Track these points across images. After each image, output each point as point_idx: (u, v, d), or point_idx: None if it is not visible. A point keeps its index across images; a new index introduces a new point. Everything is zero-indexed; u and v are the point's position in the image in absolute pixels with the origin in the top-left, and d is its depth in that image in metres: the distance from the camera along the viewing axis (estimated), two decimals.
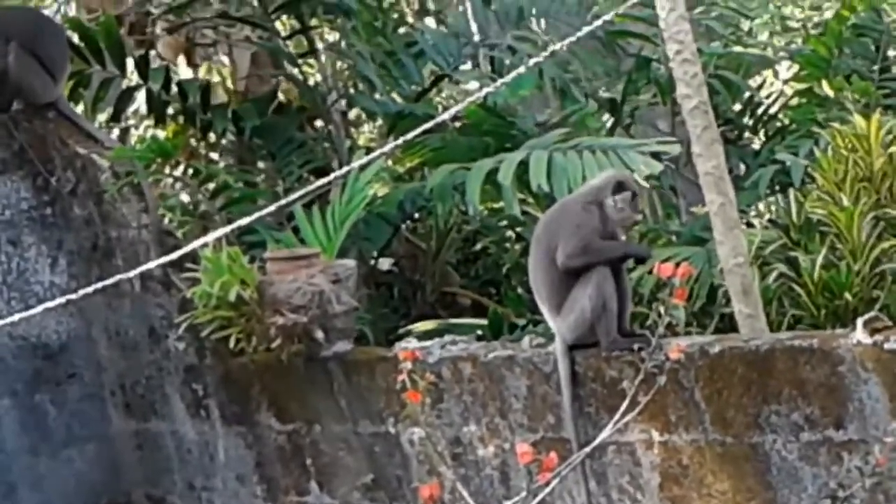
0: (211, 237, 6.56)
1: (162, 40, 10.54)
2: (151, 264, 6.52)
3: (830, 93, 9.06)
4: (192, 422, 8.39)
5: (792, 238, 7.69)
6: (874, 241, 7.29)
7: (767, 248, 7.60)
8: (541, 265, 6.72)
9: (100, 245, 8.65)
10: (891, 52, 9.46)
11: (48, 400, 8.72)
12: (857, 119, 7.57)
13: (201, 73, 10.71)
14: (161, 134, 9.71)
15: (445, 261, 9.11)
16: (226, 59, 10.71)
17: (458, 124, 9.31)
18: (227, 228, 6.40)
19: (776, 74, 10.39)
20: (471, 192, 8.00)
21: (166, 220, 8.85)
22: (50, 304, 6.12)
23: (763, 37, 9.81)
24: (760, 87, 10.01)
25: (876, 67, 9.24)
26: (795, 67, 9.79)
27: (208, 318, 7.61)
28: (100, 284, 6.08)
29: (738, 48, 9.50)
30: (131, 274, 6.29)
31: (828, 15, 9.92)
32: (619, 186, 6.66)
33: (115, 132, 10.41)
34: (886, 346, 5.83)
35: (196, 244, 6.48)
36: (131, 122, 10.74)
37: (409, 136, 6.34)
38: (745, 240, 7.19)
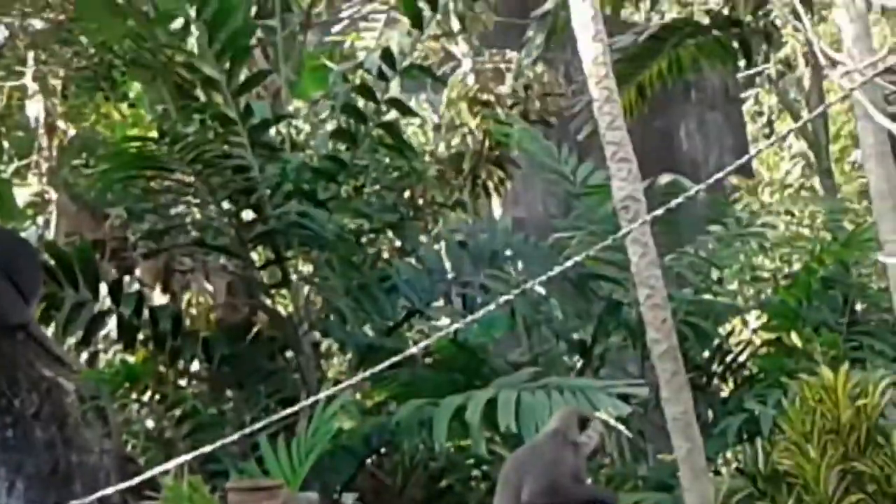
0: (173, 464, 6.48)
1: (141, 265, 10.61)
2: (110, 490, 6.42)
3: (799, 343, 9.11)
4: None
5: (759, 488, 7.62)
6: (841, 494, 7.23)
7: (734, 498, 7.53)
8: None
9: (59, 469, 8.51)
10: (858, 306, 9.56)
11: None
12: (825, 371, 7.59)
13: (179, 298, 10.74)
14: (130, 359, 9.67)
15: (410, 497, 8.99)
16: (203, 286, 10.75)
17: (428, 360, 9.31)
18: (190, 455, 6.33)
19: (745, 323, 10.48)
20: (438, 428, 7.97)
21: (129, 446, 8.74)
22: None
23: (733, 286, 9.93)
24: (730, 335, 10.09)
25: (844, 320, 9.33)
26: (765, 317, 9.88)
27: None
28: None
29: (708, 296, 9.59)
30: (89, 499, 6.19)
31: (797, 267, 10.06)
32: (584, 422, 6.69)
33: (84, 355, 10.38)
34: None
35: (157, 470, 6.40)
36: (101, 346, 10.71)
37: (378, 368, 6.33)
38: (713, 488, 7.14)
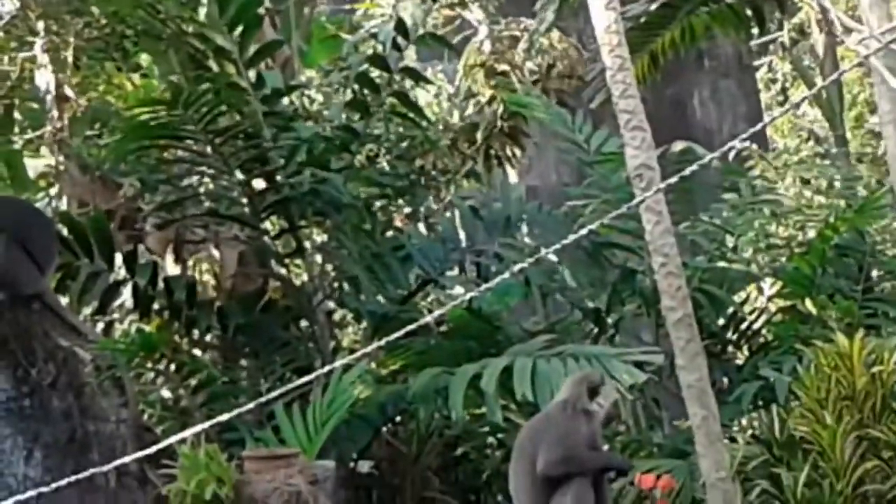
0: (189, 432, 6.48)
1: (151, 235, 10.62)
2: (128, 458, 6.45)
3: (814, 311, 9.11)
4: None
5: (775, 454, 7.63)
6: (857, 461, 7.24)
7: (750, 464, 7.54)
8: (523, 473, 6.67)
9: (76, 438, 8.54)
10: (874, 273, 9.54)
11: None
12: (840, 338, 7.59)
13: (190, 269, 10.76)
14: (146, 328, 9.69)
15: (426, 465, 9.02)
16: (214, 256, 10.77)
17: (443, 328, 9.32)
18: (207, 424, 6.35)
19: (760, 291, 10.47)
20: (454, 397, 7.98)
21: (146, 416, 8.77)
22: (21, 498, 6.02)
23: (748, 253, 9.90)
24: (744, 302, 10.07)
25: (859, 287, 9.31)
26: (779, 284, 9.86)
27: None
28: (74, 478, 5.98)
29: (722, 263, 9.57)
30: (107, 468, 6.20)
31: (812, 234, 10.04)
32: (594, 389, 6.71)
33: (100, 325, 10.41)
34: None
35: (174, 439, 6.41)
36: (116, 315, 10.73)
37: (393, 337, 6.33)
38: (728, 454, 7.15)
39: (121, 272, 9.73)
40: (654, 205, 7.26)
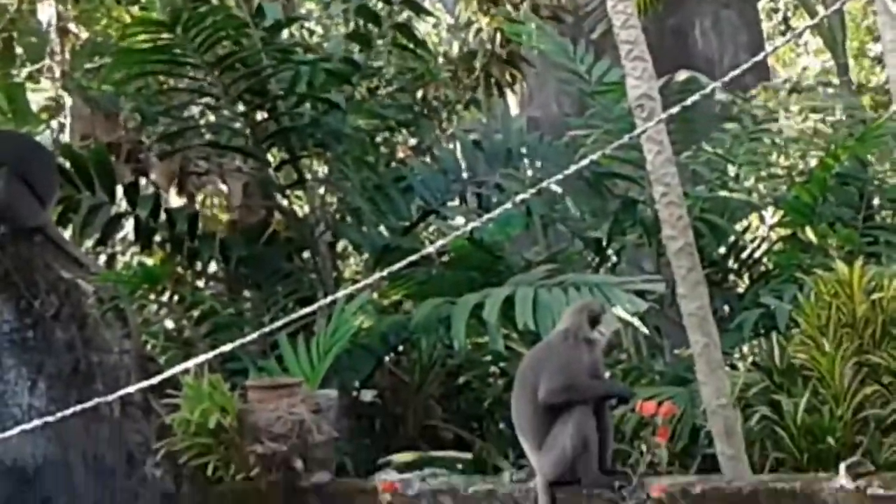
0: (193, 363, 6.53)
1: (155, 168, 10.63)
2: (131, 388, 6.49)
3: (814, 239, 9.12)
4: None
5: (775, 381, 7.68)
6: (857, 387, 7.29)
7: (750, 391, 7.59)
8: (525, 401, 6.73)
9: (80, 369, 8.59)
10: (875, 201, 9.54)
11: None
12: (840, 266, 7.61)
13: (194, 200, 10.77)
14: (148, 261, 9.72)
15: (428, 394, 9.07)
16: (220, 187, 10.79)
17: (444, 259, 9.34)
18: (211, 354, 6.39)
19: (761, 219, 10.46)
20: (455, 326, 8.01)
21: (149, 346, 8.82)
22: (27, 427, 6.07)
23: (749, 182, 9.89)
24: (745, 231, 10.06)
25: (860, 215, 9.31)
26: (780, 213, 9.86)
27: (187, 444, 7.56)
28: (79, 407, 6.03)
29: (723, 193, 9.56)
30: (111, 398, 6.26)
31: (813, 163, 10.02)
32: (595, 318, 6.74)
33: (102, 258, 10.44)
34: (869, 491, 5.82)
35: (178, 369, 6.46)
36: (118, 248, 10.76)
37: (395, 268, 6.35)
38: (729, 381, 7.19)
39: (122, 205, 9.74)
40: (655, 135, 7.26)
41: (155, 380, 6.24)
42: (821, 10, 13.87)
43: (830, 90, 12.98)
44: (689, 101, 6.40)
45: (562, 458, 6.55)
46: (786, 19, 16.75)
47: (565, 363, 6.67)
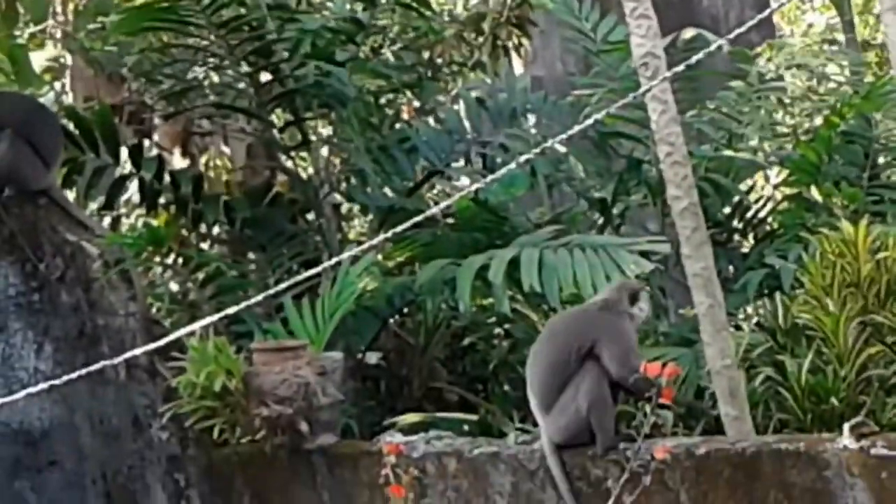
0: (198, 325, 6.52)
1: (159, 129, 10.62)
2: (137, 351, 6.49)
3: (819, 198, 9.10)
4: None
5: (779, 342, 7.69)
6: (861, 347, 7.28)
7: (755, 351, 7.60)
8: (548, 362, 6.71)
9: (86, 332, 8.62)
10: (880, 160, 9.51)
11: (28, 487, 8.63)
12: (845, 225, 7.60)
13: (198, 161, 10.77)
14: (153, 222, 9.73)
15: (433, 356, 9.09)
16: (223, 150, 10.78)
17: (449, 220, 9.33)
18: (216, 317, 6.37)
19: (766, 179, 10.44)
20: (461, 288, 8.02)
21: (154, 309, 8.83)
22: (33, 390, 6.08)
23: (754, 141, 9.84)
24: (750, 190, 10.03)
25: (865, 174, 9.28)
26: (785, 172, 9.83)
27: (193, 407, 7.59)
28: (84, 370, 6.04)
29: (728, 152, 9.52)
30: (116, 360, 6.26)
31: (818, 122, 9.98)
32: (634, 295, 6.77)
33: (107, 220, 10.44)
34: (873, 451, 5.83)
35: (183, 332, 6.44)
36: (123, 210, 10.77)
37: (400, 228, 6.34)
38: (733, 342, 7.19)
39: (127, 166, 9.73)
40: (659, 94, 7.21)
41: (160, 342, 6.25)
42: None
43: (835, 47, 12.93)
44: (694, 59, 6.35)
45: (575, 421, 6.55)
46: None
47: (634, 344, 6.76)
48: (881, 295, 7.42)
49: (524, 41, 12.57)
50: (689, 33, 10.33)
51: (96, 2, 11.39)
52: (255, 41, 9.38)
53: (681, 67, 6.45)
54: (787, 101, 10.27)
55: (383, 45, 10.68)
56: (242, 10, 9.41)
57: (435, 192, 10.51)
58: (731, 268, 9.11)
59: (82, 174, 9.50)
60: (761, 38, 13.22)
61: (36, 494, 8.63)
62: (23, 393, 6.05)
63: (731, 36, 6.45)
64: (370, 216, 9.97)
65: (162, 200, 9.64)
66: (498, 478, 6.85)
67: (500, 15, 12.15)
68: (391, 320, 9.16)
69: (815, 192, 9.18)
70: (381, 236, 7.03)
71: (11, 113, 8.92)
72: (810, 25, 15.39)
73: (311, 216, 9.71)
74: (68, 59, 11.55)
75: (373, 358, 9.06)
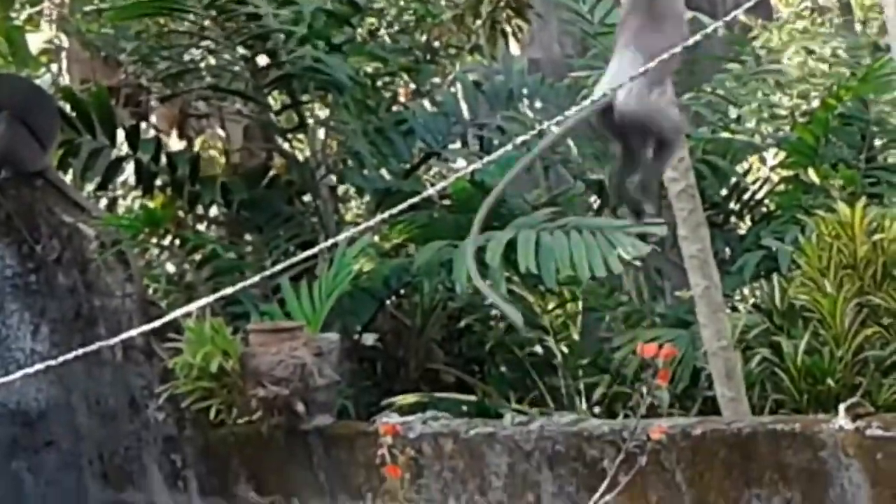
0: (195, 306, 6.50)
1: (156, 111, 10.60)
2: (133, 332, 6.46)
3: (816, 180, 9.09)
4: (170, 493, 8.34)
5: (775, 323, 7.70)
6: (857, 328, 7.30)
7: (751, 333, 7.61)
8: None
9: (83, 313, 8.63)
10: (877, 142, 9.51)
11: (25, 468, 8.66)
12: (842, 207, 7.60)
13: (195, 145, 10.76)
14: (150, 204, 9.72)
15: (429, 337, 9.09)
16: (219, 132, 10.76)
17: (446, 202, 9.32)
18: (212, 297, 6.34)
19: (763, 161, 10.43)
20: (458, 270, 8.00)
21: (151, 290, 8.83)
22: (30, 371, 6.08)
23: (751, 123, 9.84)
24: (747, 172, 10.03)
25: (862, 156, 9.27)
26: (782, 154, 9.83)
27: (189, 388, 7.60)
28: (81, 351, 6.03)
29: (725, 134, 9.51)
30: (113, 341, 6.24)
31: (815, 104, 9.97)
32: None
33: (103, 202, 10.44)
34: (868, 432, 5.83)
35: (179, 312, 6.44)
36: (119, 192, 10.76)
37: (396, 210, 6.33)
38: (729, 324, 7.20)
39: (123, 148, 9.72)
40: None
41: (157, 323, 6.22)
42: None
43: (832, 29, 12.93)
44: (691, 42, 6.32)
45: None
46: None
47: None
48: (877, 276, 7.43)
49: (522, 24, 12.57)
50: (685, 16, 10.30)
51: None
52: (251, 24, 9.35)
53: (678, 49, 6.42)
54: (783, 83, 10.25)
55: (380, 28, 10.65)
56: None
57: (432, 174, 10.51)
58: (727, 250, 9.11)
59: (78, 156, 9.47)
60: (758, 19, 13.23)
61: (33, 475, 8.65)
62: (20, 374, 6.04)
63: (728, 18, 6.44)
64: (367, 198, 9.97)
65: (158, 182, 9.62)
66: (494, 458, 6.86)
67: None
68: (388, 302, 9.16)
69: (812, 174, 9.17)
70: (378, 217, 7.02)
71: (8, 95, 8.92)
72: (807, 7, 15.35)
73: (307, 198, 9.70)
74: (64, 42, 11.53)
75: (369, 339, 9.07)
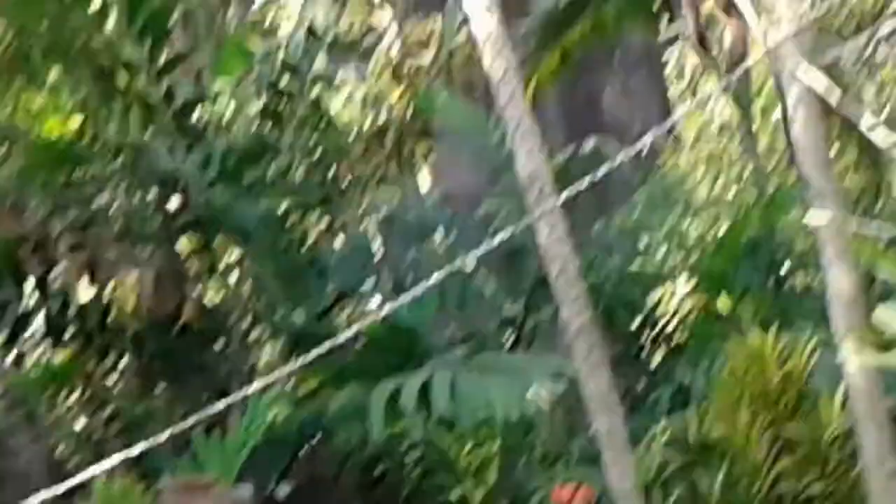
0: (102, 467, 6.39)
1: (66, 258, 10.46)
2: (42, 495, 6.34)
3: (726, 309, 9.12)
4: None
5: (692, 458, 7.64)
6: (771, 461, 7.26)
7: (668, 469, 7.54)
8: None
9: None
10: (786, 265, 9.57)
11: None
12: (753, 336, 7.60)
13: (106, 292, 10.62)
14: (58, 357, 9.58)
15: (345, 485, 8.96)
16: (130, 278, 10.63)
17: (361, 344, 9.24)
18: (119, 458, 6.24)
19: (673, 290, 10.45)
20: (374, 416, 7.93)
21: (61, 447, 8.66)
22: None
23: (661, 251, 9.89)
24: (659, 303, 10.04)
25: (771, 281, 9.32)
26: (693, 282, 9.86)
27: None
28: None
29: (636, 265, 9.55)
30: None
31: (724, 228, 10.02)
32: None
33: (12, 355, 10.24)
34: None
35: (87, 474, 6.31)
36: (25, 347, 10.58)
37: (309, 358, 6.24)
38: (635, 464, 7.10)
39: (33, 298, 9.58)
40: (548, 213, 7.08)
41: (64, 486, 6.10)
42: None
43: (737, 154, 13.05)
44: (599, 174, 6.27)
45: None
46: (693, 82, 16.81)
47: None
48: (790, 406, 7.40)
49: (429, 152, 12.65)
50: (590, 144, 10.40)
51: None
52: (162, 168, 9.31)
53: (584, 185, 6.36)
54: (692, 207, 10.32)
55: (291, 165, 10.65)
56: (148, 136, 9.34)
57: (345, 314, 10.44)
58: (642, 383, 9.08)
59: None
60: (665, 138, 13.36)
61: None
62: None
63: (634, 148, 6.44)
64: (281, 342, 9.87)
65: (67, 335, 9.49)
66: None
67: (402, 127, 12.22)
68: (302, 450, 9.03)
69: (722, 302, 9.20)
70: (290, 365, 6.92)
71: None
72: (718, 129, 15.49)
73: (219, 346, 9.60)
74: None
75: (283, 490, 8.92)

○ ○ ○ ○

-- EXERCISE INSTRUCTIONS --
Output the lines above between the one holding "1: (162, 40, 10.54)" and the one holding "37: (409, 136, 6.34)", inclusive, with nothing before or after them.

-- SOLUTION --
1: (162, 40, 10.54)
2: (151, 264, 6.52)
3: (830, 93, 9.06)
4: (192, 422, 8.39)
5: (792, 238, 7.69)
6: (874, 241, 7.29)
7: (767, 248, 7.60)
8: (541, 265, 6.72)
9: (100, 245, 8.65)
10: (891, 52, 9.46)
11: (48, 400, 8.72)
12: (857, 119, 7.57)
13: (201, 73, 10.71)
14: (161, 134, 9.71)
15: (445, 261, 9.11)
16: (226, 59, 10.71)
17: (458, 124, 9.31)
18: (227, 228, 6.40)
19: (776, 74, 10.39)
20: (471, 192, 8.00)
21: (166, 220, 8.85)
22: (50, 304, 6.12)
23: (763, 37, 9.81)
24: (760, 87, 10.01)
25: (876, 67, 9.24)
26: (795, 67, 9.79)
27: (208, 318, 7.61)
28: (100, 284, 6.08)
29: (738, 48, 9.50)
30: (131, 274, 6.29)
31: (828, 15, 9.92)
32: (619, 186, 6.66)
33: (115, 132, 10.41)
34: (886, 346, 5.83)
35: (196, 244, 6.48)
36: (131, 122, 10.74)
37: (409, 136, 6.34)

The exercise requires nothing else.